Jeotekstil malzemeyle üstü örtülmüş kilise kalıntıları
2007 yılı Kazı Sonuçları Toplantı
Raporu’nda kiliseler ve önemiyle ilgili olarak şu
bilgiler yer alıyor:
“Ortaya çıkan
yapı kompleksi, kuzeydoğu-güneybatı doğrultuda, büyük ve küçük iki mekândan
oluşmaktadır. Kesin planını ve evrelerini saptamak, özellikle ortasında 6 adet
taşıyıcı payenin bulunduğu kuzeybatıdaki büyük mekânın yorumunu yapmak, ancak
gelecek kazı sezonunda mümkün olacaktır. Güneydoğudaki üç apsisli küçük mekân,
kapalı kollu Yunan haçı planında bir kilise yapısıdır. Bu plana göre normalde 4
sütun ya da paye ile taşınan kubbeyle örtülü orta mekân, bemadan(4)
ayrı olarak haçın ortasını belirlerken, Başpınar Kilisesi’nde, bema kısmı, kubbenin örttüğü naos(5)
ile bütünleşmiştir.
Kiliselere kuzey yönünden bakış; önde büyük; arkada küçük kilise...
Devşirme kesme taş örnekleri
Orta nefin
içinde iki basamaklı basit bir synthronon(6) ve ortasında “kutsal yazılar” için kaide yer
almaktadır. Tabanda, çok renkli taş ve değerli mermerlerden yapılmış geometrik
döşeme (opus sectile)(7) bulunmuştur.
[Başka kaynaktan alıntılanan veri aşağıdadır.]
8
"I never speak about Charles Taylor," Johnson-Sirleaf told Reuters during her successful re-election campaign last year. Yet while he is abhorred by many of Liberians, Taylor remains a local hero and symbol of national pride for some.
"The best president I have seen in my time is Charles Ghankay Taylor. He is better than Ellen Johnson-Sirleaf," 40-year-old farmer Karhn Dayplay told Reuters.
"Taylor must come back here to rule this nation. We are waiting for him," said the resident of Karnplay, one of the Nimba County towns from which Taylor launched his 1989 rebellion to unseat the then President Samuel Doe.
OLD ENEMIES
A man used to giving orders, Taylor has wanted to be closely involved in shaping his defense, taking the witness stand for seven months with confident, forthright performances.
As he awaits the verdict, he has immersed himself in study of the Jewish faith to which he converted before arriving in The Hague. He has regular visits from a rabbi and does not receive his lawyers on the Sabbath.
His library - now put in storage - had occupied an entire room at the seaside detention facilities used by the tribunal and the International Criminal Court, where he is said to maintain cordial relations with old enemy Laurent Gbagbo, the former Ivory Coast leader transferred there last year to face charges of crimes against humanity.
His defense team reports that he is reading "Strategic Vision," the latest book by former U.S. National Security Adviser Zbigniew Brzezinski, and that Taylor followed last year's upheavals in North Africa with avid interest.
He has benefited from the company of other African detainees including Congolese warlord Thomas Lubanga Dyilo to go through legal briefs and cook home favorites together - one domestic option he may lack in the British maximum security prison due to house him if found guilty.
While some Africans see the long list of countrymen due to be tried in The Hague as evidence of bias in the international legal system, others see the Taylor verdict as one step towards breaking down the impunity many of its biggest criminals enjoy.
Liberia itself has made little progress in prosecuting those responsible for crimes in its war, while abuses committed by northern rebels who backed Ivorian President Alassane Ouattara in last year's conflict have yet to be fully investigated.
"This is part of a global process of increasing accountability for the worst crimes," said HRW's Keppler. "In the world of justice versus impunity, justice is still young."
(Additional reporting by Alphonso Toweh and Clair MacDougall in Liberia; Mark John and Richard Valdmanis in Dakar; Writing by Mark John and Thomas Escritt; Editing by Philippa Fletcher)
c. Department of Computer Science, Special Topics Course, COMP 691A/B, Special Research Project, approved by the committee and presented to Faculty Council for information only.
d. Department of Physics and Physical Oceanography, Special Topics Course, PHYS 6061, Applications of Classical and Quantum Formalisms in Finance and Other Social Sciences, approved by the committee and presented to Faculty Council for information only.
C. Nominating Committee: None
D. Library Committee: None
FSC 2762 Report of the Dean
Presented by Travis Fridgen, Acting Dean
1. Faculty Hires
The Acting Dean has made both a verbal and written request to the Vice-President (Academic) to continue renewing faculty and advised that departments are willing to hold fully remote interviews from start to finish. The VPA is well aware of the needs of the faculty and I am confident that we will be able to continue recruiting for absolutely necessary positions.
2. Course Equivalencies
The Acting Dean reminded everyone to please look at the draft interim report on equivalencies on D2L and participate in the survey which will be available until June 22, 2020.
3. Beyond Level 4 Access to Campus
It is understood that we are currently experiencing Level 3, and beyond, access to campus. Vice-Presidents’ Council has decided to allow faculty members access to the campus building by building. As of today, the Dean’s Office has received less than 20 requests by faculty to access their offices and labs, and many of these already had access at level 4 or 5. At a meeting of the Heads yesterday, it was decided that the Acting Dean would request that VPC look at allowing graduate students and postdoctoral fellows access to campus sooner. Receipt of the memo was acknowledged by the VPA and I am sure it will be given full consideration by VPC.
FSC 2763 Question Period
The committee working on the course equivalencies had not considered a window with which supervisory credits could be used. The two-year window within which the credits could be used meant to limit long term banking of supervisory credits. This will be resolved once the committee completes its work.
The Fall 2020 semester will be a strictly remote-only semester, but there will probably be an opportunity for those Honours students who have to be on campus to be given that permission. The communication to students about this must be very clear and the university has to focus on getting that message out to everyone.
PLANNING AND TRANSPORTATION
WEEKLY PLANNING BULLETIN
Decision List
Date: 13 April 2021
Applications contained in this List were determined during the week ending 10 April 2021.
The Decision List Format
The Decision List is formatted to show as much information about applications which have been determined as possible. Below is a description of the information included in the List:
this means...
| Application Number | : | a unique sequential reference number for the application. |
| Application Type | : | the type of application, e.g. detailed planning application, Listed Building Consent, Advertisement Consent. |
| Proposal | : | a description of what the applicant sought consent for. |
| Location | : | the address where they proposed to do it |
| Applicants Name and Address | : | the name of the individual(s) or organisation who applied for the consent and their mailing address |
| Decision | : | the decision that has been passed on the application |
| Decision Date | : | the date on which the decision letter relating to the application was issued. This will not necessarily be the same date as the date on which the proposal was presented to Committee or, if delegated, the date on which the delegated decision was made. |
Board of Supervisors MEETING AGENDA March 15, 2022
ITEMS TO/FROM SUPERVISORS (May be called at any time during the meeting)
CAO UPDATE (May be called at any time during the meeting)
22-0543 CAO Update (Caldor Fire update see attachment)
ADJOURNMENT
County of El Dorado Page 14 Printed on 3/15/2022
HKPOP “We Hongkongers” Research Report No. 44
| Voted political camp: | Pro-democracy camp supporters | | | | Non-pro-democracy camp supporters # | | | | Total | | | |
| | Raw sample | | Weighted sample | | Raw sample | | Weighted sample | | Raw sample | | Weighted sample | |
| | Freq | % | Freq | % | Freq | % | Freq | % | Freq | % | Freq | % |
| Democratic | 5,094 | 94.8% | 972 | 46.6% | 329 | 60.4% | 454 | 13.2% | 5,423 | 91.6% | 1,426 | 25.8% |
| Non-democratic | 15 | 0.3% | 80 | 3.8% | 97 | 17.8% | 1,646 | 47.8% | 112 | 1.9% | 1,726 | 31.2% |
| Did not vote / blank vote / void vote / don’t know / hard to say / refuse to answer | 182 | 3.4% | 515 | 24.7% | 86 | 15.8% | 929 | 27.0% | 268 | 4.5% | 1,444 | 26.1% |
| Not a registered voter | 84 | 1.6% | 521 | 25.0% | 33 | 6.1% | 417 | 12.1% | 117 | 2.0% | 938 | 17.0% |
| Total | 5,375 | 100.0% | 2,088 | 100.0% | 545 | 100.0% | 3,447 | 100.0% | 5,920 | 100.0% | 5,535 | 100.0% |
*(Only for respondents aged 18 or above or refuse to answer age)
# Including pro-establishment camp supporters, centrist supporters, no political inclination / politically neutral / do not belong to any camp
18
Ayrıca
mermer (prokonnesos)(8)
kaplama levhaları ve bazıları yazıtlı devşirme malzeme (lâhit yan yüzleri vb.)
ele geçirilmiş; kilise ile kuzeybatı mekân arasındaki bir kapının in situ(9)
eşiği ortaya çıkarılmıştır. Her iki yapının içinde de sıva izlerine
rastlanmıştır. Ele geçirilen tüm profilli veya işlemeli mimarî parçalar, desen,
form ve saptanabilen işlevleri ile Orta
Bizans Dönemi’ne ait olup kaliteli işçilik gösterirler. Kilise yapısının
taş ve tuğla sıralarından oluşan duvar örgüsü de, özellikleri açısından Laskarisler Dönemi’ne işaret etmektedir.
Başpınar Bizans yapı grubu, coğrafî
konumu (dağın eteğinde yer alması, kaynak suyu, dağdaki skitiler)(10)
ve kilisenin varlığı nedeniyle, bir manastır olabilir; ancak, Laskarisler Devleti’nin ikametgâhı olan Nymphaion’a
yakınlığı ve opus sectile döşemesi
ile ayrıcalıklı bir konumdadır ve olasılıkla dönemin önemli vakfiyelerinden
biridir.”(11)
Üç apsisli küçük kilisenin iç görünümü
Yan yana konumlanmış iki kilisenin ismi hakkında Lembos Manastırı kayıtlarından yararlanılarak üretilen aşağıdaki
bilgiler, 2012 Kazı Sonuçları Toplantısı Raporu’nda yer alıyor:
“Bölgede
bulunan ve kuruluş tarihi eski (tam bilinmeyen ancak 787 yılındaki II. İznik Konsili’nde higoumenos’u ile temsil edilen) olup, Laskarisler tarafından yeniden yapılanan
Lembos Manastırı evrakını
incelediğimizde, ilginç bir bilgiye rastlamaktayız. Manastıra bağlı olan ve
çevre topraklarını işleten birkaç manastır ve kilisenin Lembos’a gelirlerini göndermekte oldukları anlaşılıyor. Bunlardan
M.S. 13. yüzyıla tarihlenen Hagios
Pantaleimonos (Aziz Pantaleimon)
hakkında verilen küçük bir bilgi bizi ilgilendirebilir; zira bu manastırın iki
kilisesi (çift kilise) varmış. Bu bilgiyi bir varsayım olarak, kayda değer bir
arkeolojik veri gelene kadar, Başpınar
manastır ve kiliseleriyle bağdaştırabiliriz.”(12)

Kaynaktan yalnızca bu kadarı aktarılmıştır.